Data records section start

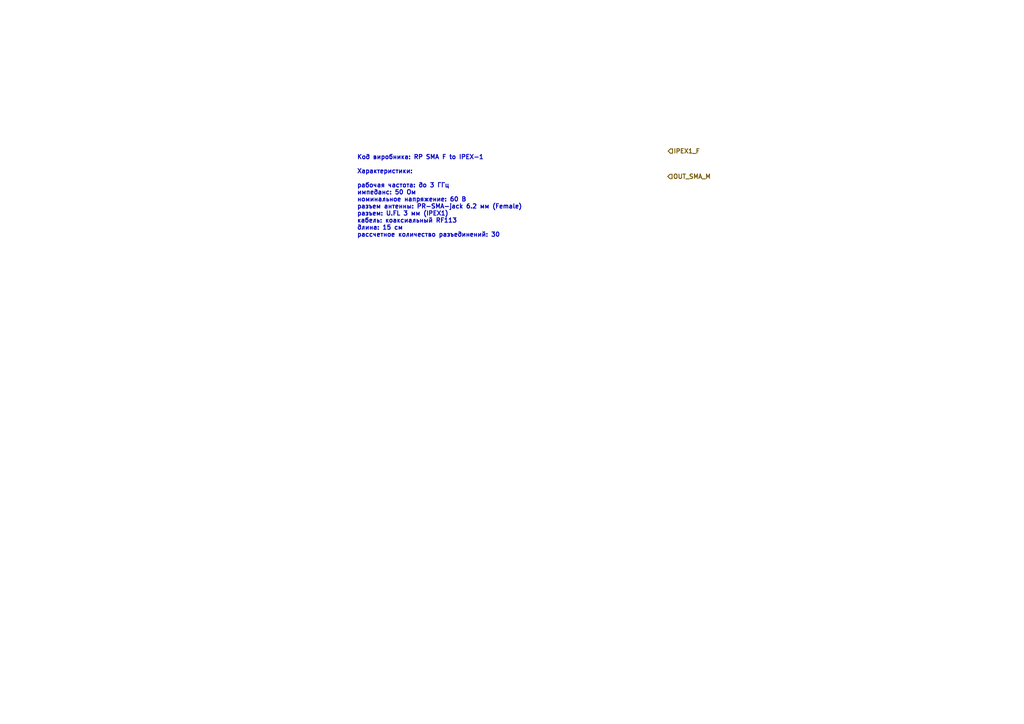
<source format=kicad_sch>
(kicad_sch (version 20211123) (generator eeschema)

  (uuid a8a608be-23b4-45f9-ae00-c194e8fbffbf)

  (paper "A4")

  


  (text "Код виробника: RP SMA F to IPEX-1\n\nХарактеристики:\n\nрабочая частота: до 3 ГГц\nимпеданс: 50 Ом\nноминальное напряжение: 60 В\nразъем антенны: PR-SMA-jack 6.2 мм (Female)\nразъем: U.FL 3 мм (IPEX1)\nкабель: коаксиальный RF113\nдлина: 15 см\nрассчетное количество разъединений: 30"
    (at 103.505 68.961 0)
    (effects (font (size 1.27 1.27) bold) (justify left bottom))
    (uuid 632e7154-3ed8-4df6-8bea-b7c472721e26)
  )

  (hierarchical_label "IPEX1_F" (shape input) (at 193.802 43.815 0)
    (effects (font (size 1.27 1.27) bold) (justify left))
    (uuid 42f4fca9-6c96-4df1-afcb-e87dedda1854)
  )
  (hierarchical_label "OUT_SMA_M" (shape input) (at 193.675 51.181 0)
    (effects (font (size 1.27 1.27) bold) (justify left))
    (uuid dfd855a2-d17b-4b5d-bf41-8fbd0958fcb8)
  )
)

</source>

Data records section end

▸ **Work required**: Without changing a word, transcribe all of the data and omit its images.

▸ **Answer to this task**:
<source format=kicad_sch>
(kicad_sch (version 20211123) (generator eeschema)

  (uuid a8a608be-23b4-45f9-ae00-c194e8fbffbf)

  (paper "A4")

  


  (text "Код виробника: RP SMA F to IPEX-1\n\nХарактеристики:\n\nрабочая частота: до 3 ГГц\nимпеданс: 50 Ом\nноминальное напряжение: 60 В\nразъем антенны: PR-SMA-jack 6.2 мм (Female)\nразъем: U.FL 3 мм (IPEX1)\nкабель: коаксиальный RF113\nдлина: 15 см\nрассчетное количество разъединений: 30"
    (at 103.505 68.961 0)
    (effects (font (size 1.27 1.27) bold) (justify left bottom))
    (uuid 632e7154-3ed8-4df6-8bea-b7c472721e26)
  )

  (hierarchical_label "IPEX1_F" (shape input) (at 193.802 43.815 0)
    (effects (font (size 1.27 1.27) bold) (justify left))
    (uuid 42f4fca9-6c96-4df1-afcb-e87dedda1854)
  )
  (hierarchical_label "OUT_SMA_M" (shape input) (at 193.675 51.181 0)
    (effects (font (size 1.27 1.27) bold) (justify left))
    (uuid dfd855a2-d17b-4b5d-bf41-8fbd0958fcb8)
  )
)

</source>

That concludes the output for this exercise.